- **ASSIGNMENT**:
Every word in the data below belongs in your copy, exactly as given; the pictures do not.

- **SOURCE RECORDS**:
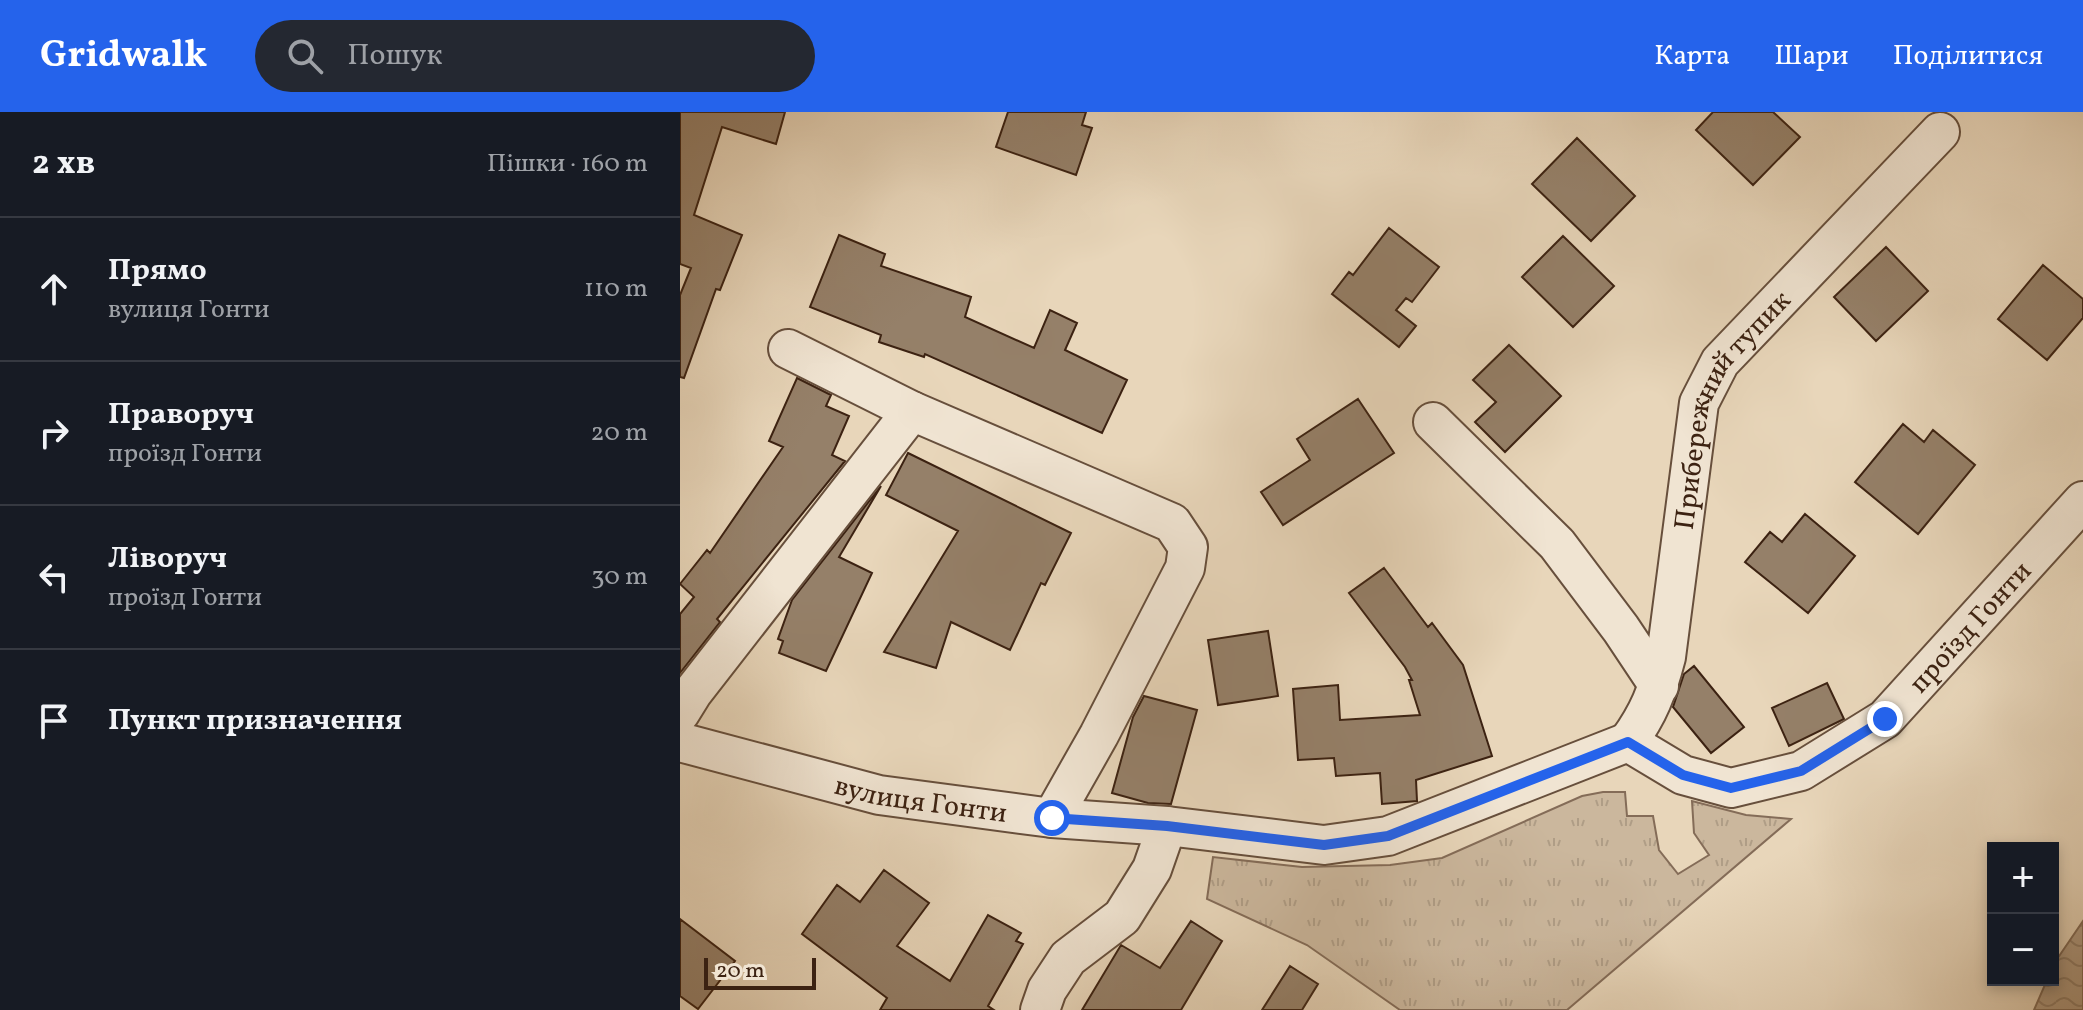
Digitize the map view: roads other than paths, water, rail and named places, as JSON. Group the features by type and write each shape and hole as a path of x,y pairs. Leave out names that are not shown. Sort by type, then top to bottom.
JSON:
{"street":[{"name":"Прибережний тупик","path":"1628,742 1648,714 1666,657 1699,403 1720,362 1940,132"},
{"path":"788,349 912,411 1172,523 1188,547 1185,568 1099,735 1052,818"},
{"path":"680,713 693,692 912,411"},
{"path":"1433,422 1557,544 1659,686"},
{"name":"проїзд Гонти","path":"1628,742 1683,775 1731,788 1801,771 1885,719 2083,501"},
{"name":"вулиця Гонти","path":"680,742 879,795 1052,818 1167,826 1324,845 1388,836 1628,742"},
{"path":"1040,1010 1047,990 1068,958 1122,917 1152,869 1167,826"}],"water":[{"path":"2083,921 2083,1010 2034,1010 2044,986 2059,986 2059,956"}]}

- **OUTPUT BELOW**:
Digitize the map view: roads other than paths, water, rail and named places, as JSON. Group the features by type and write each shape and hole as a path of x,y pairs. Leave out names that are not shown. Sort by type, then top to bottom.
JSON:
{"street":[{"name":"Прибережний тупик","path":"1628,742 1648,714 1666,657 1699,403 1720,362 1940,132"},
{"path":"788,349 912,411 1172,523 1188,547 1185,568 1099,735 1052,818"},
{"path":"680,713 693,692 912,411"},
{"path":"1433,422 1557,544 1659,686"},
{"name":"проїзд Гонти","path":"1628,742 1683,775 1731,788 1801,771 1885,719 2083,501"},
{"name":"вулиця Гонти","path":"680,742 879,795 1052,818 1167,826 1324,845 1388,836 1628,742"},
{"path":"1040,1010 1047,990 1068,958 1122,917 1152,869 1167,826"}],"water":[{"path":"2083,921 2083,1010 2034,1010 2044,986 2059,986 2059,956"}]}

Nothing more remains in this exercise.